Tabel 21.1 Nevenfuncties rechtstreeks toegestaan ter plaatse van de aanduiding 'sw-vab'

nevenfunctie   max. m² aan bebouwing   max m² aan gronden  
verkoop-aan-huis van streekeigen agrarische producten   100   -  
veearts/hoefsmederij/KI-station   200   -  
ambachtelijke be- en verwerking van agrarische producten (kaasmakerij, imkerij, riet- en vlechtwerk, klompenmakerij)   200   -  
22.2 Bouwregels
22.2.1 Algemene bouwregels

Op deze gronden mag worden gebouwd en gelden de volgende regels:

  • a. gebouwen en bouwwerken, geen gebouwen zijnde, met uitzondering van erf- en terreinafscheidingen, zijn uitsluitend binnen het bouwvlak toegestaan.

22.2.2 Hoofdgebouwen
  • a. per bouwvlak mag één woning (inclusief aan- en uitbouwen) gebouwd worden, tenzij met de maatvoeringaanduiding 'maximum aantal wooneenheden' of met de functieaanduiding 'wonen uitgesloten' anders is weergegeven;
  • b. de inhoud van de woning (inclusief aan- en uitbouwen, bijgebouwen en overkappingen) mag ten hoogste 850 m³ bedragen, tenzij met de maatvoeringsaanduiding 'maximum volume' anders is aangeduid;
  • c. de goothoogte bedraagt ten hoogste 6 m, tenzij met de maatvoeringaanduiding 'maximale goothoogte' anders is aangegeven;
  • d. ter plaatse van de bouwaanduiding 'aaneengebouwd' dienen de aanwezige woningen aaneengebouwd te zijn;
  • e. ter plaatse van de aanduiding 'nokrichting' dient de nokrichting evenwijdig aan de naar de weg toe gekeerde bouwgrens te worden gesitueerd;
  • f. ter plaatse van de aanduiding 'specifieke vorm van wonen - voormalige agrarisch bedrijfsbebouwing' geldt het volgende:
    • 1. de bestaande bebouwing mag in geen geval worden uitgebreid in oppervlak of hoogte;
    • 2. nieuwbouw is in geen geval toegestaan, waarbij wordt opgemerkt dat herbouw van bestaande gebouwen op dezelfde locatie zonder uitbreiding in oppervlak en hoogte wel is toegestaan;
    • 3. van het bepaalde onder 1 en 2 kan worden afgeweken indien bebouwing (niet zijnde de woning) wordt gesaneerd, met dien verstande dat het oppervlak van de nieuw op te richten bebouwing ten hoogste 50% mag bedragen van de oppervlakte van de bebouwing die wordt afgebroken met een maximum van 200 m²;
  • g. indien in de bestaande situatie al meerdere wooneenheden aanwezig zijn binnen een hoofdgebouw, geldt in het geval dat:
    • 1. het aantal woningen binnen het hoofdgebouw is of wordt verminderd dan wel;
    • 2. het hoofdgebouw geheel of gedeeltelijk is of wordt gesloopt of anderszins tenietgaat;
    • 3. het niet is toegestaan om afzonderlijke woningen te bouwen overeenkomstig het aantal wooneenheden binnen het hoofdgebouw en bij herbouw van het hoofdgebouw dient overigens het gebouw door één aaneengesloten dak te worden afgedekt.
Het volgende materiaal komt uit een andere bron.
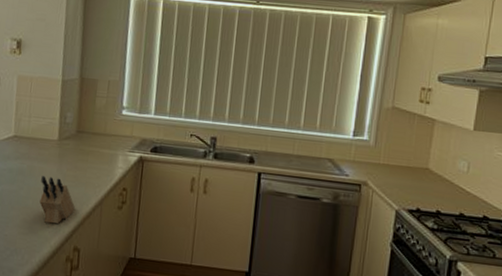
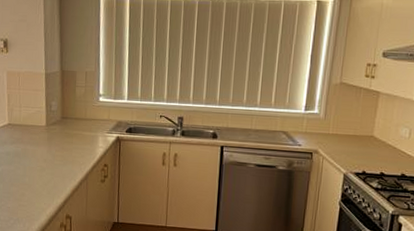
knife block: present [39,176,76,225] -> none [34,157,65,197]

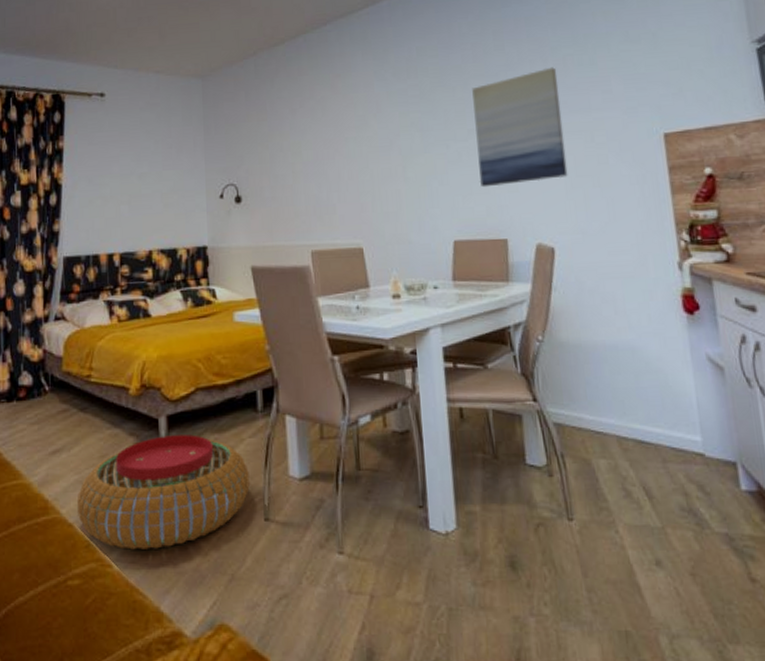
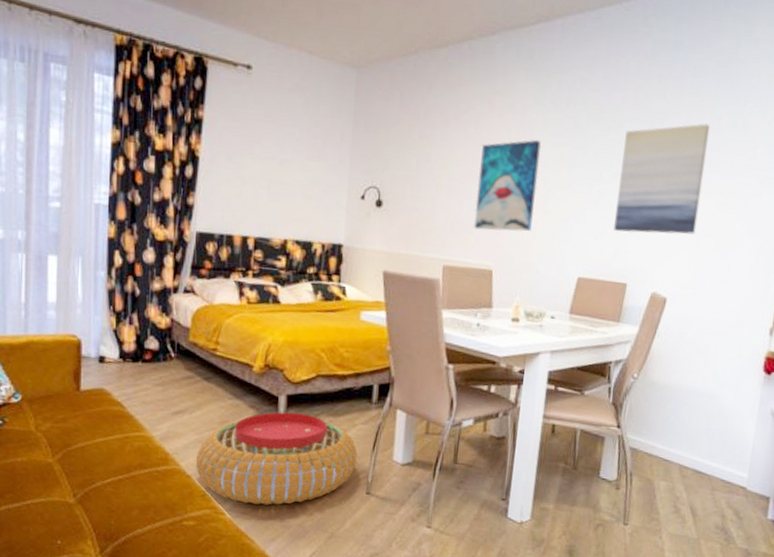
wall art: none [332,111,396,209] -> present [473,139,542,232]

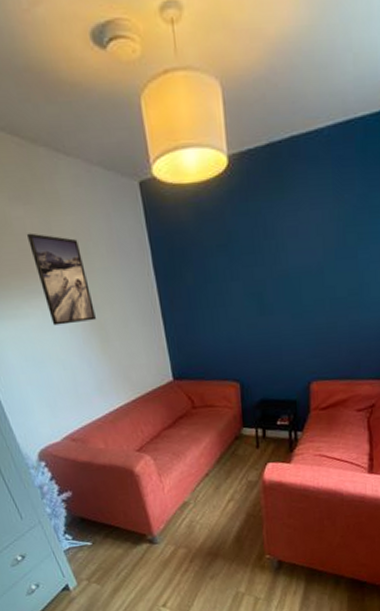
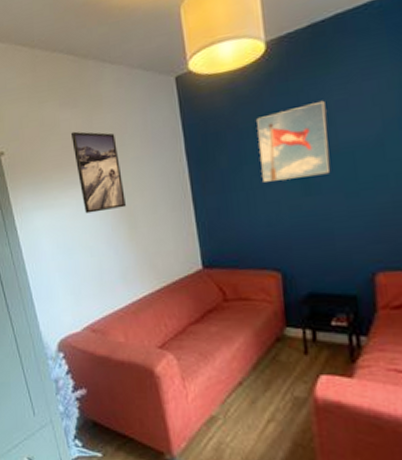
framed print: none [219,225,282,301] -> present [257,100,331,182]

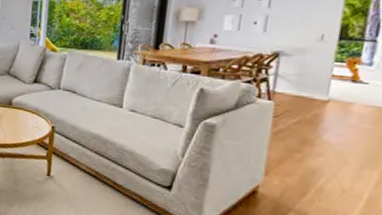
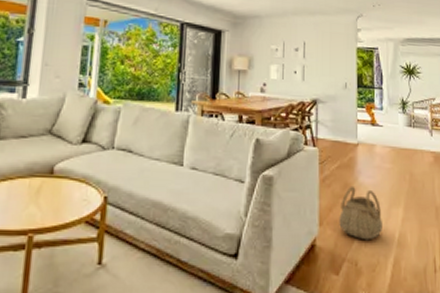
basket: none [289,142,349,197] -> present [339,185,384,241]

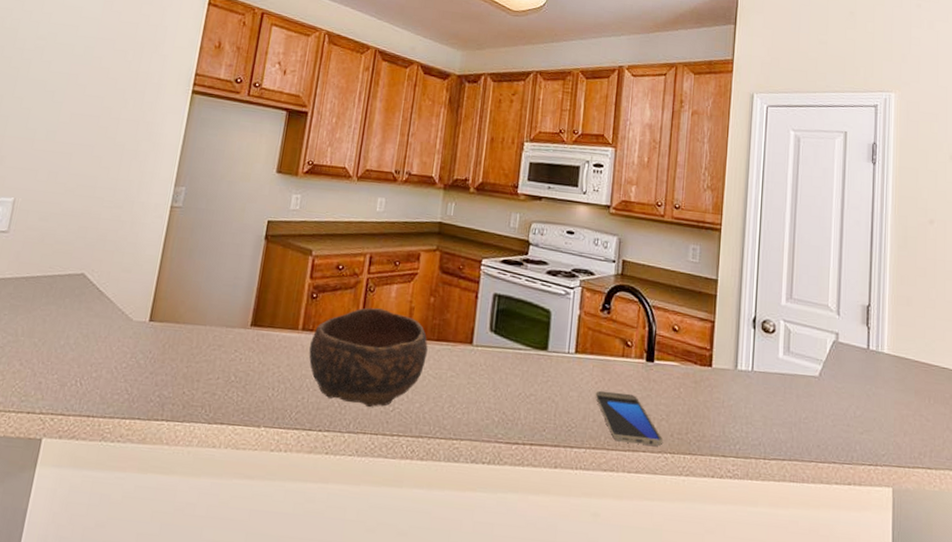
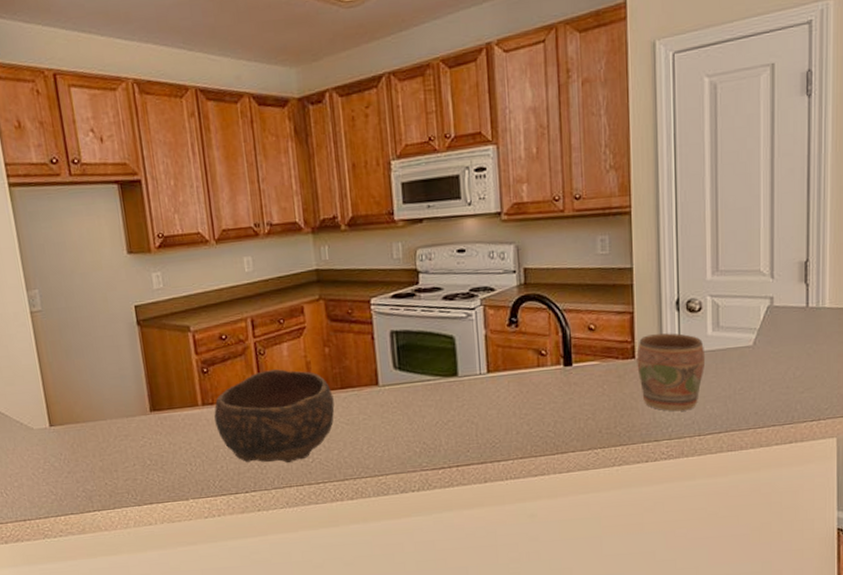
smartphone: present [595,390,664,446] -> none [515,401,592,447]
mug: none [712,346,776,430] -> present [636,333,706,412]

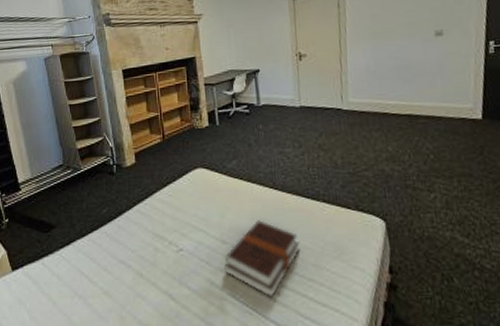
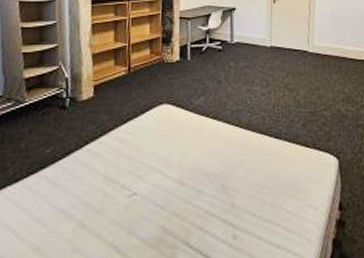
hardback book: present [224,220,300,298] -> none [180,159,260,243]

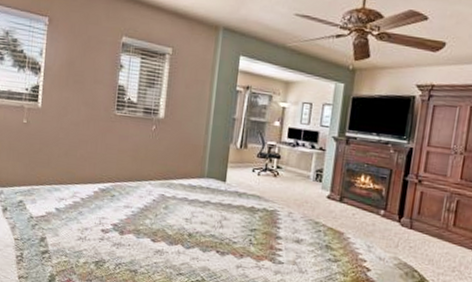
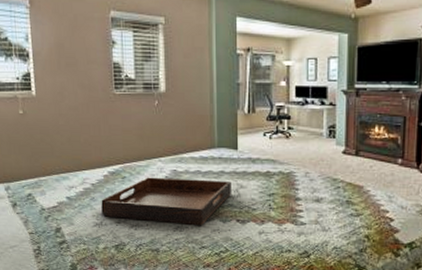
serving tray: none [87,198,216,253] -> present [101,177,231,226]

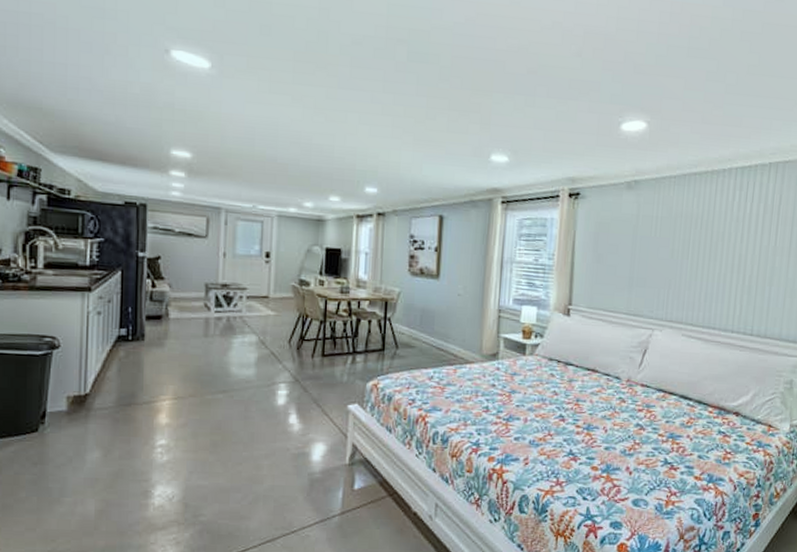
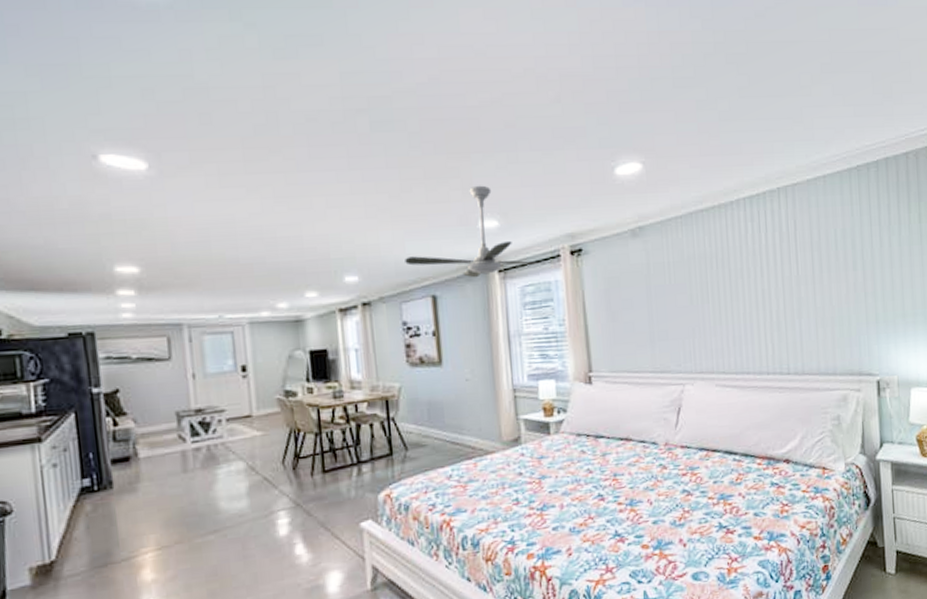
ceiling fan: none [420,122,554,206] -> present [405,185,556,278]

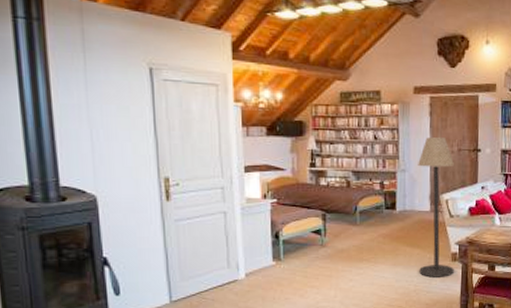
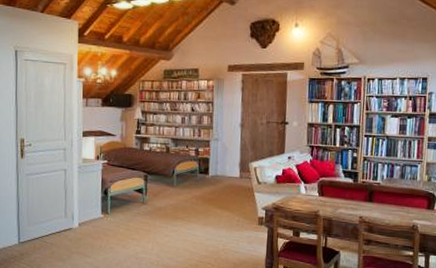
floor lamp: present [418,136,455,278] -> none [228,110,264,239]

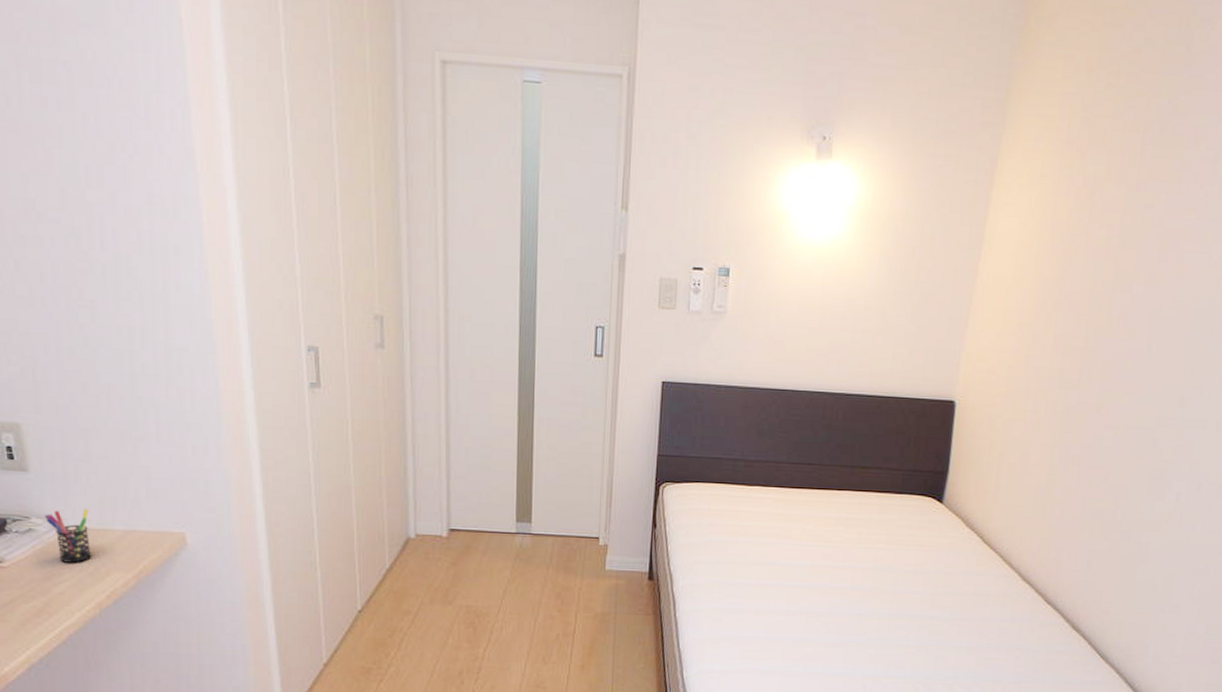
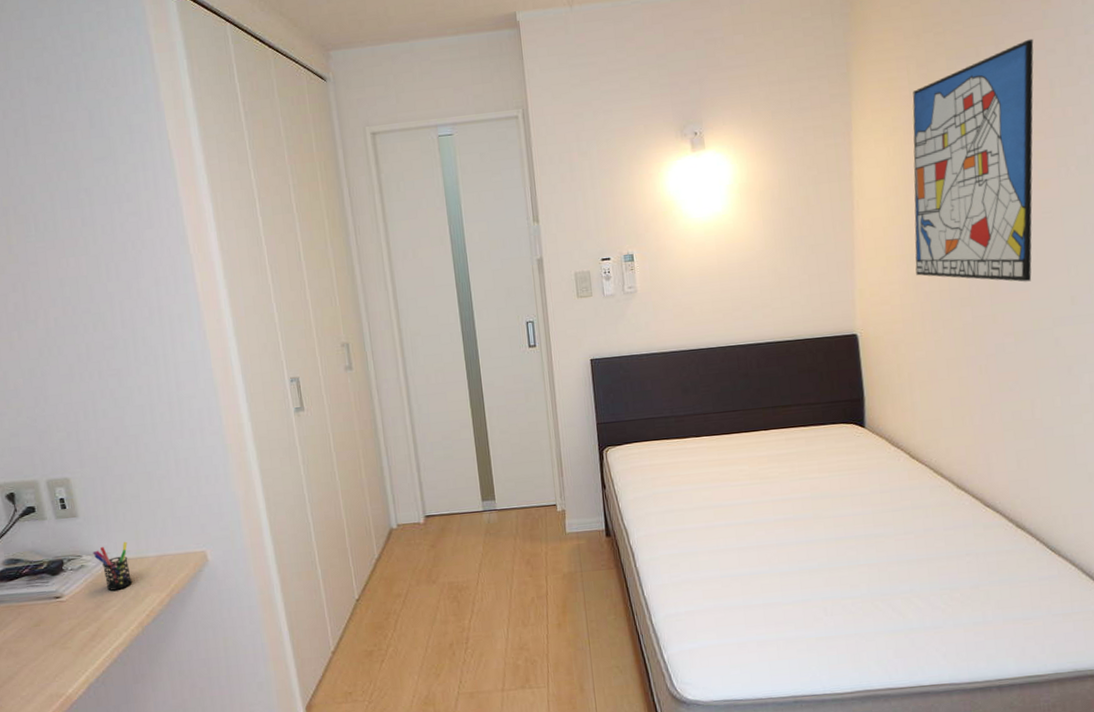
wall art: none [1030,100,1210,374] -> present [912,38,1034,282]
22.2.3 Bijgebouwen en overkappingen
  • a. ten hoogste 50% van het bouwvlak, met uitzondering van het grondoppervlak van het hoofdgebouw, mag worden bebouwd met bijgebouwen en overkappingen tot maximaal 75 m² en met een maximale goothoogte van 3 m;
  • b. bijgebouwen en overkappingen dienen achter de voorgevelrooilijn gebouwd te worden;
  • c. in aanvulling op het gestelde onder a geldt het volgende:
    • 1. ter plaatse van de aanduiding 'kantoor' mag de oppervlakte van kantoorruimten, inclusief overkappingen, niet meer bedragen dan 100 m²;
    • 2. ter plaatse van de aanduiding 'specifieke vorm van wonen - verkoop van antiek' mag de oppervlakte van verkoopruimten inclusief overkappingen niet meer bedragen dan 400 m²;
    • 3. ter plaatse van de aanduiding 'praktijkruimte' mag het oppervlakte van praktijkruimten niet meer bedragen dan 100 m², tenzij met de maatvoeringaanduiding 'maximum bebouwingspercentage' anders is aangegeven';
    • 4. ter plaatse van de aanduiding 'specifieke vorm van wonen - paardenstalling' mag het oppervlak van paardenstallingen niet meer bedragen dan 160 m²;
    • 5. ter plaatse van de aanduiding 'specifieke vorm van wonen - hooiberg' mag het oppervlak van de hooiberg niet meer bedragen dan 81 m2.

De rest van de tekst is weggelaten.